Wat atheïsten kunnen leren van de wetenschapsgeschiedenis

Ik werd tijdens mijn middelbareschooltijd atheïst en was aan het begin van mijn studietijd erg gecharmeerd van de meedogenloze helderheid van Dawkins’ The God Delusion – nog steeds vind ik het stiekem best een goed boek. Een van de dingen die je er als ‘New Atheist’ dan gratis bijkrijgt, is een sterke conflictthese over de relatie tussen geloof en wetenschap. Kort en goed: wetenschap is uitsluitend geloven met bewijs, religie is geloven zonder bewijs, en dus zijn ze intrinsiek tegengesteld.
Onafhankelijk hiervan raakte ik geïnteresseerd in wetenschapsgeschiedenis, en mijn confrontatie daarmee heeft mijn opvattingen nogal genuanceerd. Dat betekent dan echter weer niet dat alle manieren waarop de wetenschapsgeschiedenis in religiedebatten kan optreden ook echt leerzaam zijn. De vraag is ook of de geschiedenis als zodanig ons überhaupt iets kán leren over huidige ideologische tegenstellingen.
Daarom hier een openingszet voor een discussie over die algemene vraag: op welke manieren heeft de geschiedenis ons iets te leren over de relatie tussen geloof en wetenschap, en op welke manieren níet?
1) Historische deconstructie van beide begrippen
Voor zover ‘religie’ en ‘wetenschap’ nu evident naar vastomlijnde dingen lijken te verwijzen, leert een blik op de geschiedenis dat schijn bedriegt. Ook als we woorden als religio of scientia bij middeleeuwse theologen aantreffen, betekent dat nog niet dat daarmee dezelfde dingen worden aangeduid als tegenwoordig.
Wie eerst de zogenaamde essentie van wetenschap definieert, zal in de bronnen mensen iets totaal anders zien doen. ‘De termen ‘religie’ en ‘wetenschap’ zomaar op het verleden loslaten levert dan ook al snel anachronismen op: suggereren dat voor Augustinus of Newton dezelfde dingen op het spel stonden, dat ze dezelfde dingen voor ogen hadden als wij, is al snel misleidend. Niet dat je nooit op basis van eigentijdse begrippen andere tijden kunt begrijpen natuurlijk – denk aan ‘kapitaal’ of ‘gender’ – maar dat vereist wel uiterst voorzichtige definitie en interpretatie.

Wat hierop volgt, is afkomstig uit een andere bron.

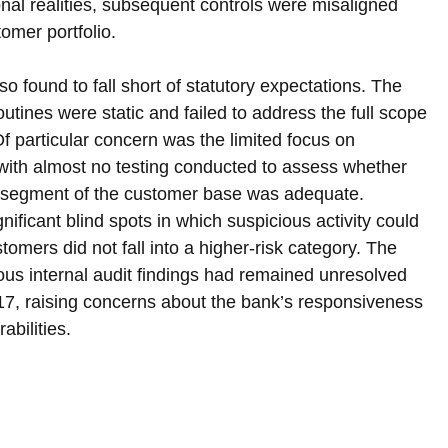
ional realities, subsequent controls were misaligned 
tomer portfolio.
 found to fall short of statutory expectations. The 
outines were static and failed to address the full scope 
f particular concern was the limited focus on 
 with almost no testing conducted to assess whether 
al segment of the customer base was adequate. 
nificant blind spots in which suspicious activity could 
mers did not fall into a higher-risk category. The 
ous internal audit findings had remained unresolved 
17, raising concerns about the bank’s responsiveness 
bilities.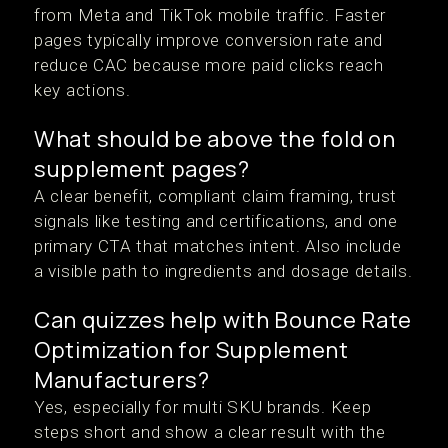
from Meta and TikTok mobile traffic. Faster
pages typically improve conversion rate and
reduce CAC because more paid clicks reach
key actions.
What should be above the fold on
supplement pages?
A clear benefit, compliant claim framing, trust
signals like testing and certifications, and one
primary CTA that matches intent. Also include
a visible path to ingredients and dosage details.
Can quizzes help with Bounce Rate
Optimization for Supplement
Manufacturers?
Yes, especially for multi SKU brands. Keep
steps short and show a clear result with the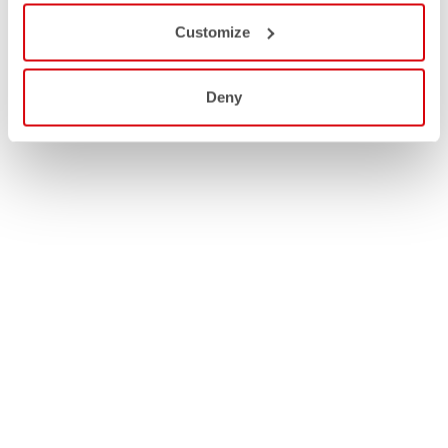
Customize
Deny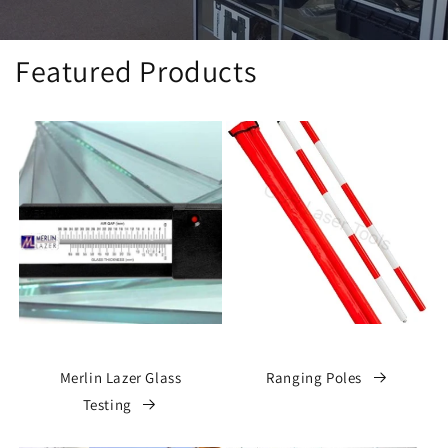
Featured Products
Merlin Lazer Glass
Ranging Poles
Testing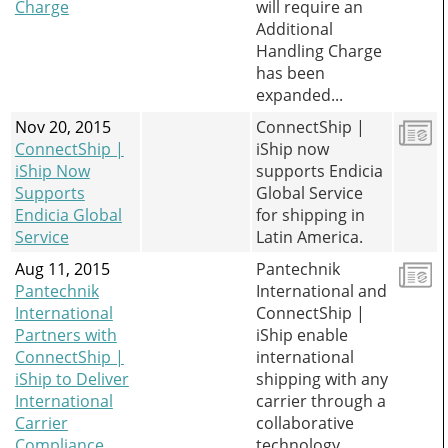
Charge
will require an
Additional
Handling Charge
has been
expanded...
Nov 20, 2015
ConnectShip |
ConnectShip |
iShip now
iShip Now
supports Endicia
Supports
Global Service
Endicia Global
for shipping in
Service
Latin America.
Aug 11, 2015
Pantechnik
Pantechnik
International and
International
ConnectShip |
Partners with
iShip enable
ConnectShip |
international
iShip to Deliver
shipping with any
International
carrier through a
Carrier
collaborative
Compliance
technology.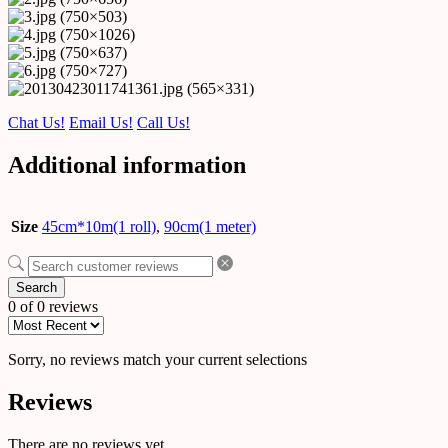
Chat Us!
Email Us!
Call Us!
Additional information
Size
45cm*10m(1 roll)
,
90cm(1 meter)
Search
0 of 0 reviews
Sorry, no reviews match your current selections
Reviews
There are no reviews yet.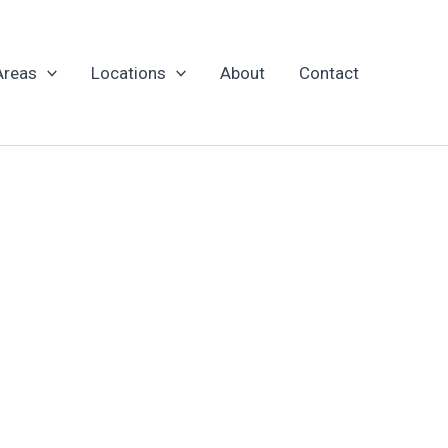
Areas
Locations
About
Contact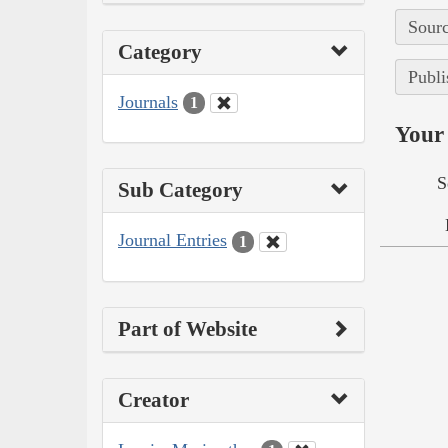
Sourc
Category
Publi
Journals
1
Your 
S
Sub Category
Journal Entries
1
Part of Website
Creator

2) Variabele relatie tussen Kerk en wetenschap
Het voorgaande punt kan wat te academisch en postmodern klinken. Voor wie dat vindt is er een lichtere variant. Ook onder elke redelijke stipulatie van wat wetenschap en wat religie is, hebben de instituties die we gewoonlijk als vertegenwoordigers van die twee identificeren zich in de loop der tijd heel verschillend tot elkaar verhouden.
Denk bijvoorbeeld aan het feit dat de middeleeuwse Kerk en de Aristotelische natuurfilosofie twee handen op een buik waren, of dat de Jezuïeten astronomie en soms zelfs Darwinisme onderwezen. Omgekeerd is Galilei natuurlijk veroordeeld door een kerkelijke rechtbank, en Buffon door de Sorbonnetheologen. Nogmaals: als data voor een wetenschap-en-religiedebat komen deze dingen alleen van pas als je punt 1 hierboven negeert, maar ook in dat geval wijzen ze duidelijk verschillende kanten uit. Het is bovendien maar de vraag welke confrontaties nu echt ‘de wetenschap’ of ‘het christendom’ als zodanig als inzet hebben.
3) Rol van het christendom in het ontstaan van wetenschap
Dit is gladder ijs en sommige historici zijn hier sceptisch over. Zelf houd ik evenwel erg van historische thesen die hebben gepoogd te verklaren dat de zeventiende-eeuwse wetenschappelijke revolutie in een door en door christelijk Europa heeft plaatsgevonden. De ‘Mertonthese’ die wijst naar de puriteinse ethiek. Hooykaas die de poten-in-de-kleimentaliteit van de bijbel de eer geeft liever dan die elitaire Grieken. De voluntarismethese die stelt dat een vrije God zich niet a priori laat kennen, maar alleen door empirisch onderzoek. Of de stelling van Peter Harrison, die beweert dat gereformeerd zondebesef de weg vrijmaakte voor experimenteren, door het kentheoretisch optimisme van de Aristotelici te ondermijnen.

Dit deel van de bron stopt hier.